Initializing... GPU Device 0: "Ampere" with compute capability 8.6 M: 4096 (16 x 256) N: 4096 (16 x 256) K: 4096 (16 x 256) Preparing data for GPU... Required shared memory size: 64 Kb Computing... using high performance kernel compute_gemm Time: 540.459900 ms TFLOPS: 0.25
Initializing... GPU Device 0: "Ampere" with compute capability 8.6 M: 4096 (16 x 256) N: 4096 (16 x 256) K: 4096 (16 x 256) Preparing data for GPU... Required shared memory size: 64 Kb Computing... using simple_wmma_gemm kernel Time: 191.521790 ms TFLOPS: 0.72
system : windows11 GPU : NVIDIA GeFore RTX 3070 Laptop GPU cuda : 11.6
I got the same results with you, waiting for reply.
SAME results i got too( same GPU : NVIDIA GeFore RTX 3070 Laptop GPU). Could you please check this??? @mdoijade @Ru7w1k @AndyDick thanks so much.
@Aikol I switch the debug configurations to release configurations and get a reasonable result, hope it helps you too.

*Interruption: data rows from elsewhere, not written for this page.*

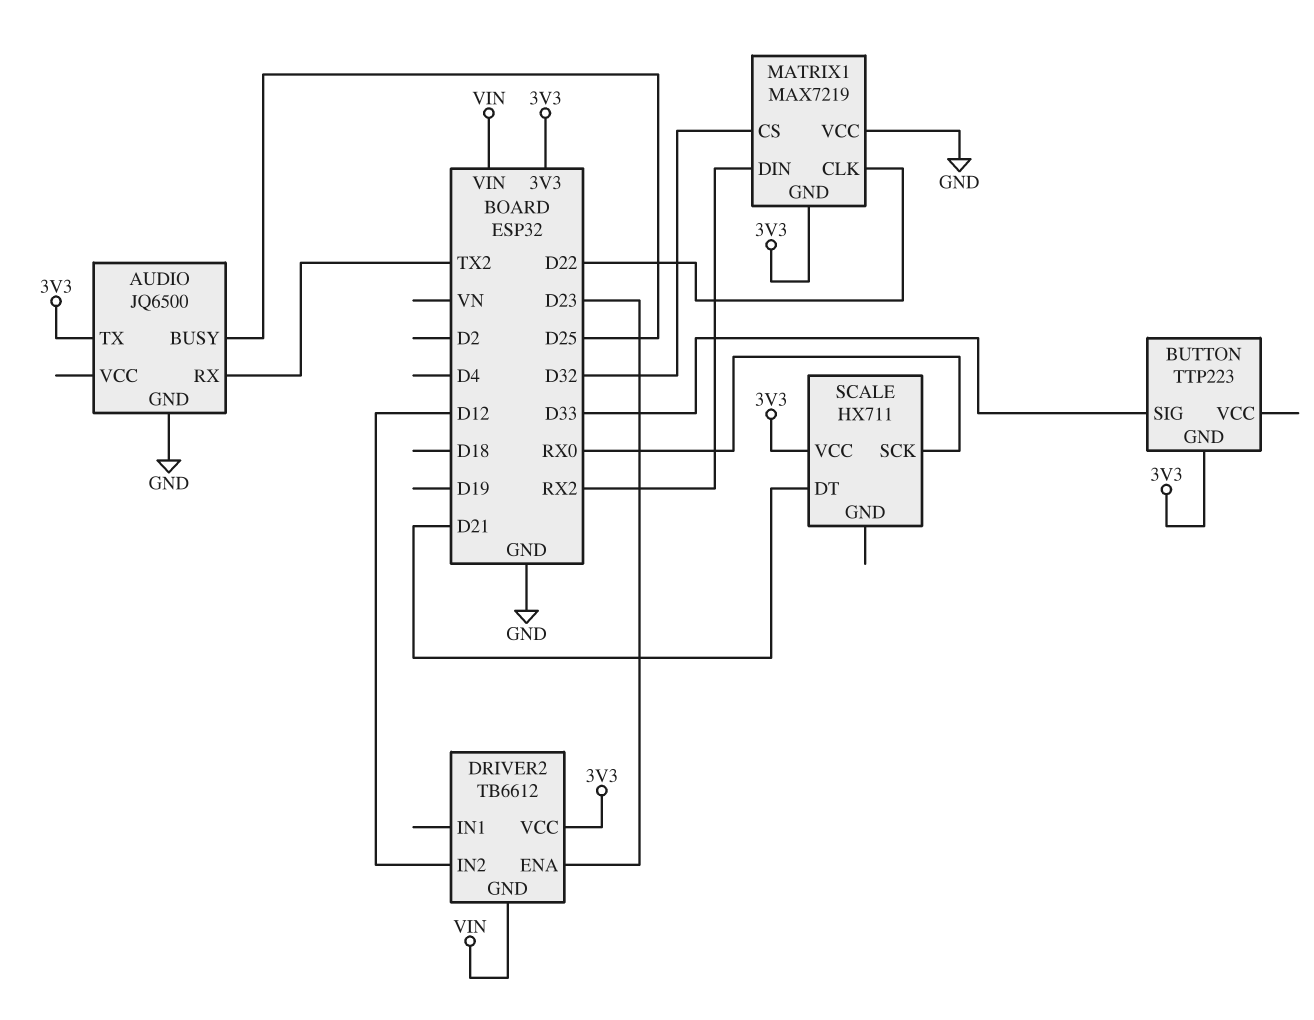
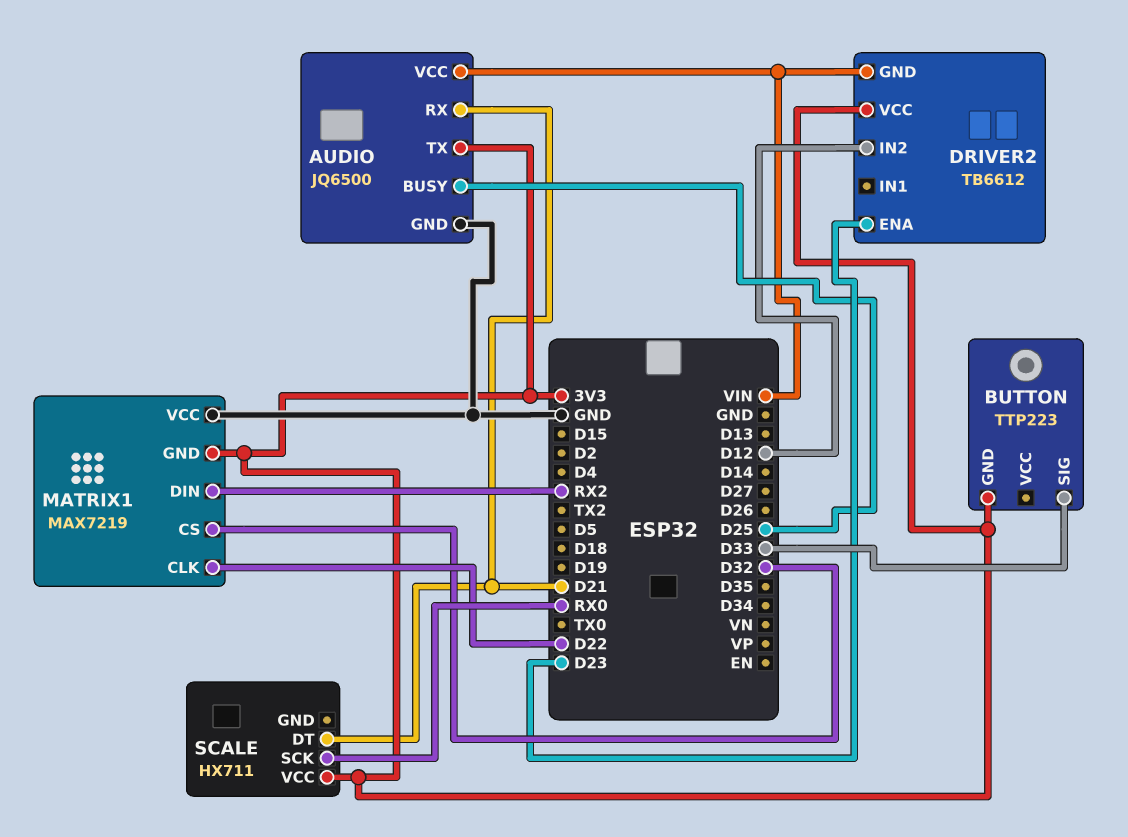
AUDIO pin RX: TX2 -> D21
AUDIO pin VCC: none -> VIN

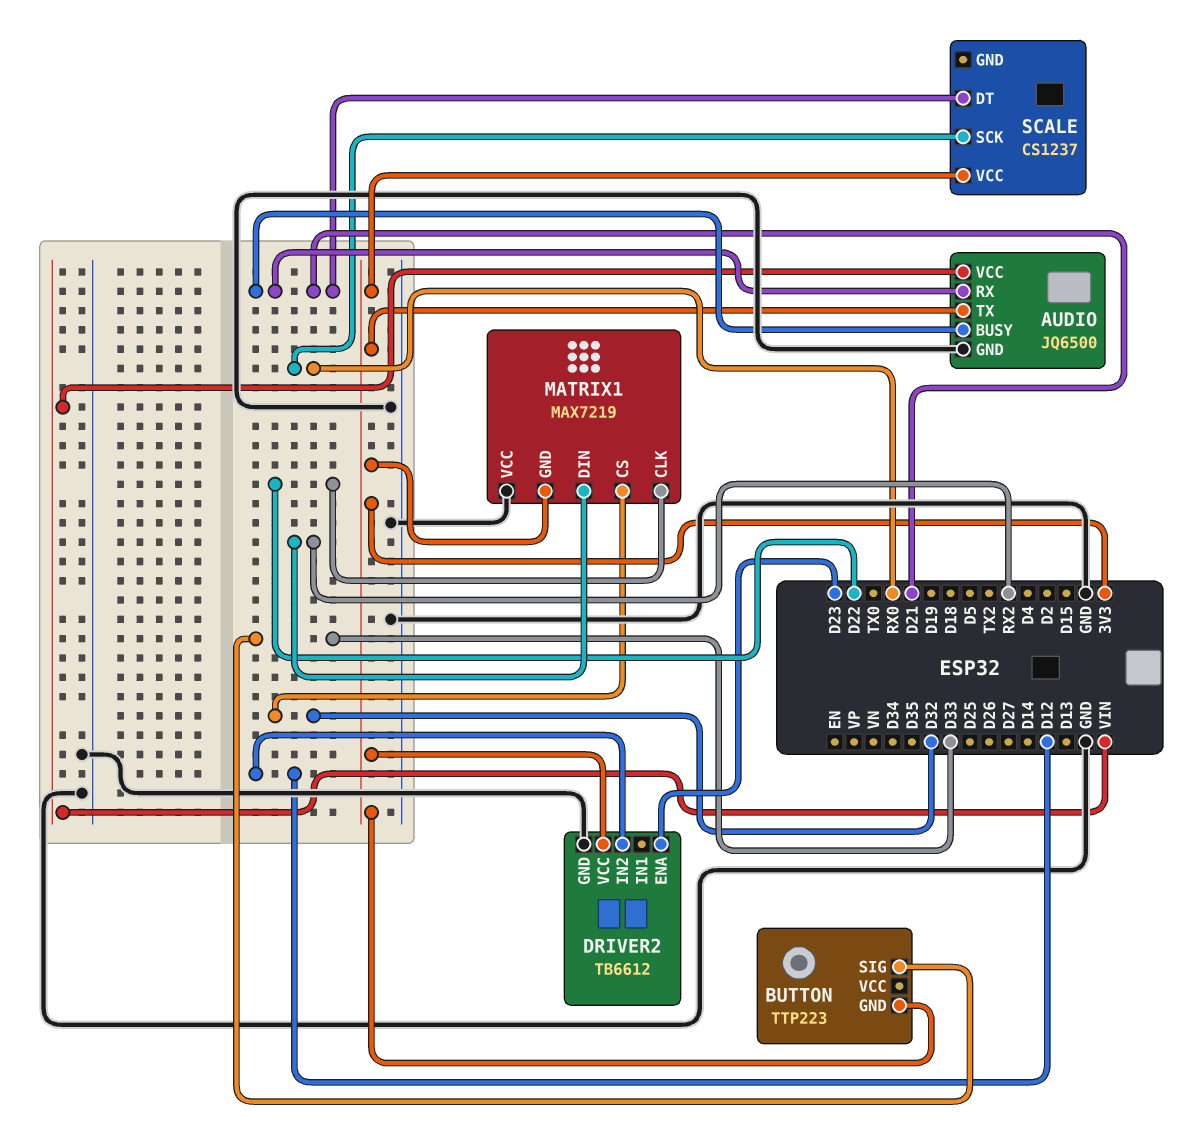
AUDIO pin BUSY: D25 -> D21
DRIVER2 pin GND: VIN -> GND
SCALE: HX711 -> CS1237

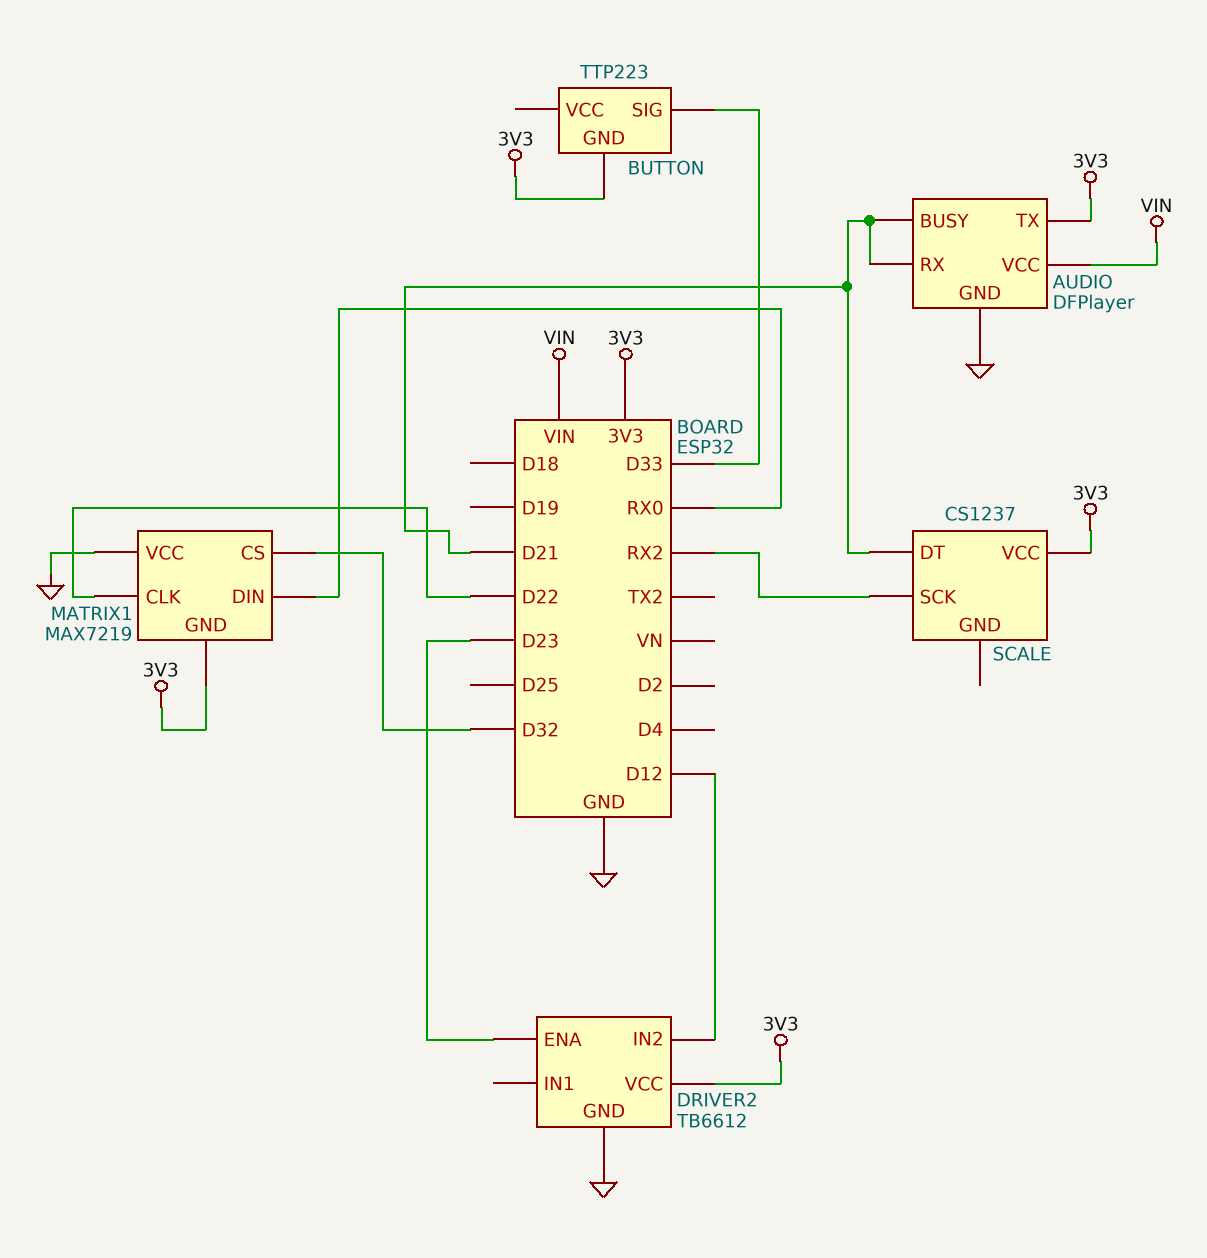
AUDIO: JQ6500 -> DFPlayer
MATRIX1 pin DIN: RX2 -> RX0
SCALE pin SCK: RX0 -> RX2

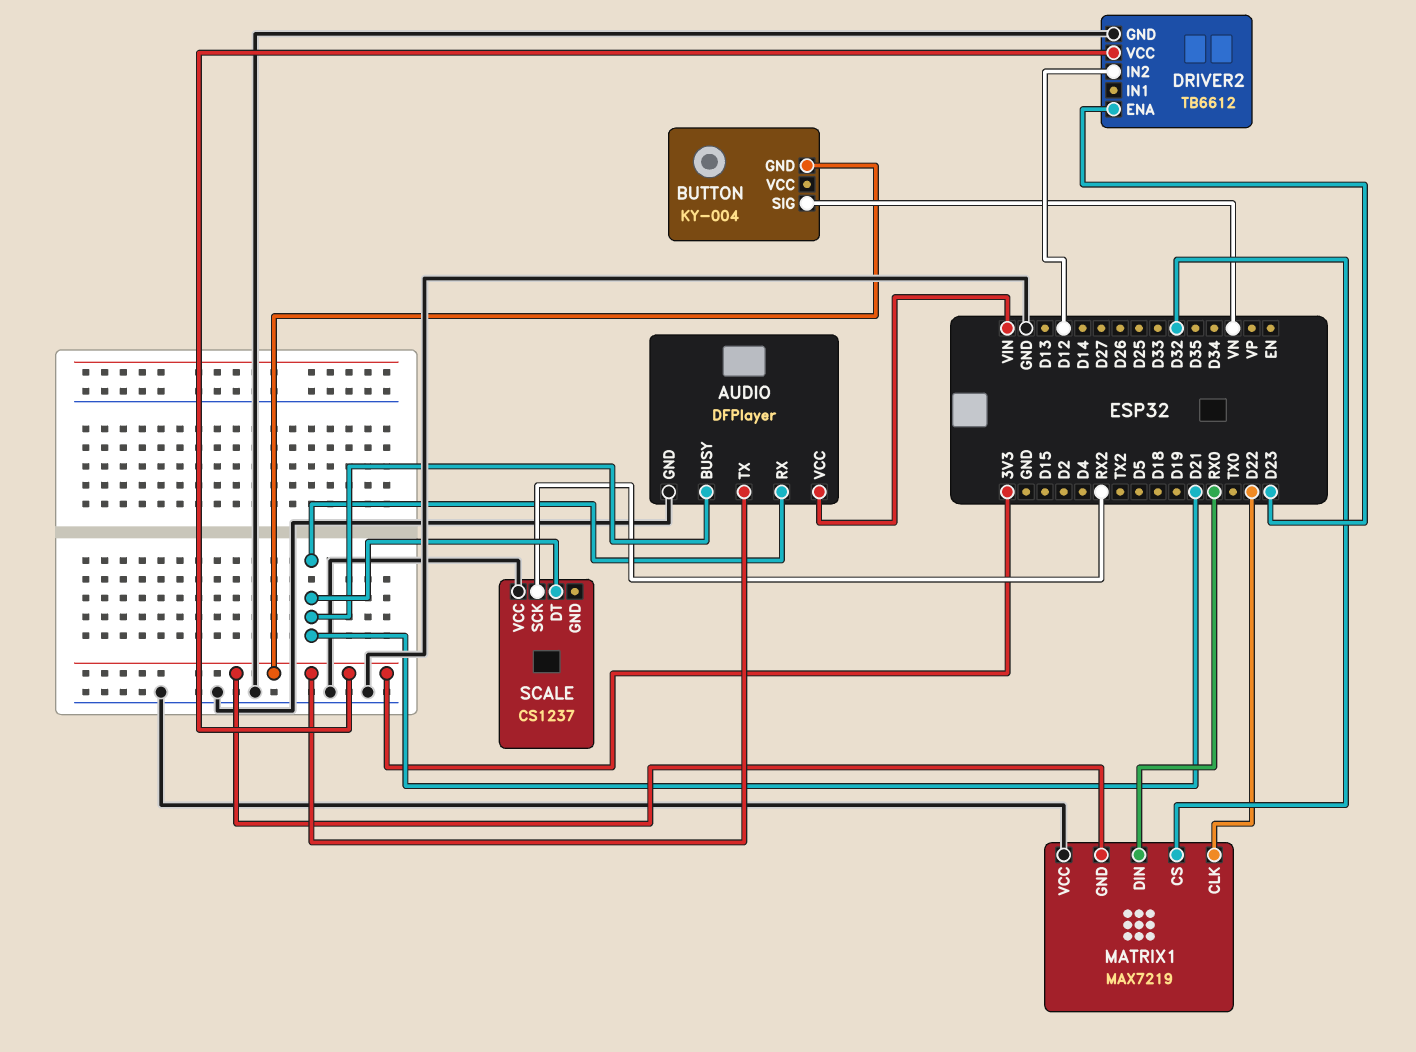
BUTTON: TTP223 -> KY-004
BUTTON pin SIG: D33 -> VN
SCALE pin VCC: 3V3 -> GND

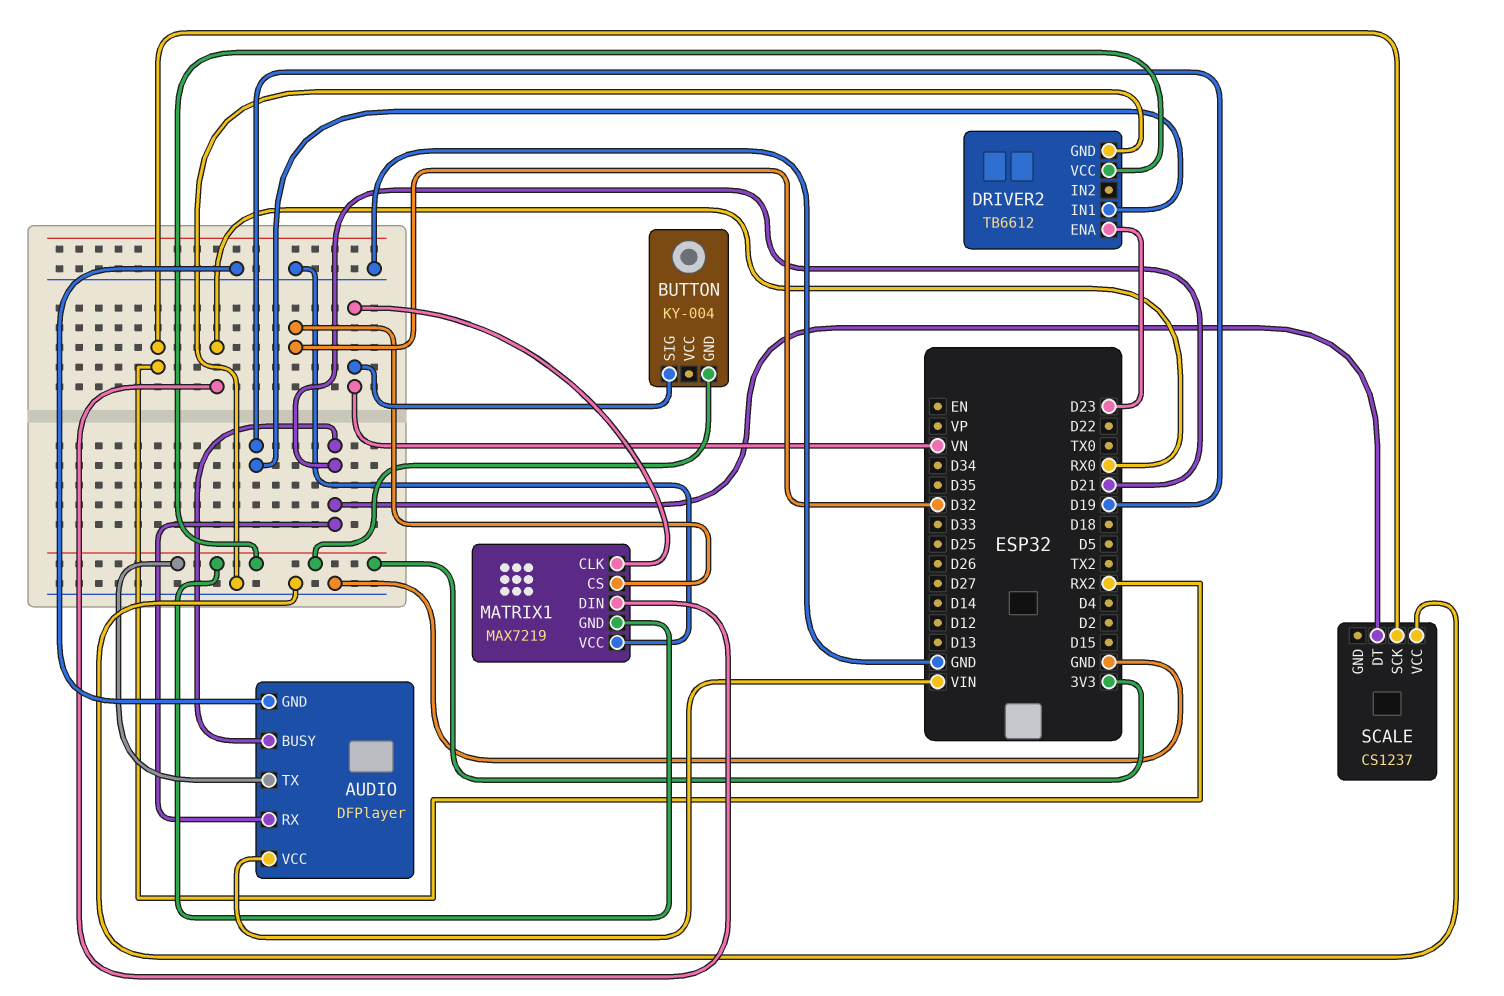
DRIVER2 pin IN1: none -> D19
DRIVER2 pin IN2: D12 -> none
MATRIX1 pin CLK: D22 -> VN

@iseanwang I got the same result with you. Release configurations far outperforms debug configurations,and in release configurations,high performance kernel is better than simple kernel.This should be related to the optimization of debug(ex.O=2). But I still can't understand why high performance kernel and simple kernel have opposite behavior in release configuration and debug configuration.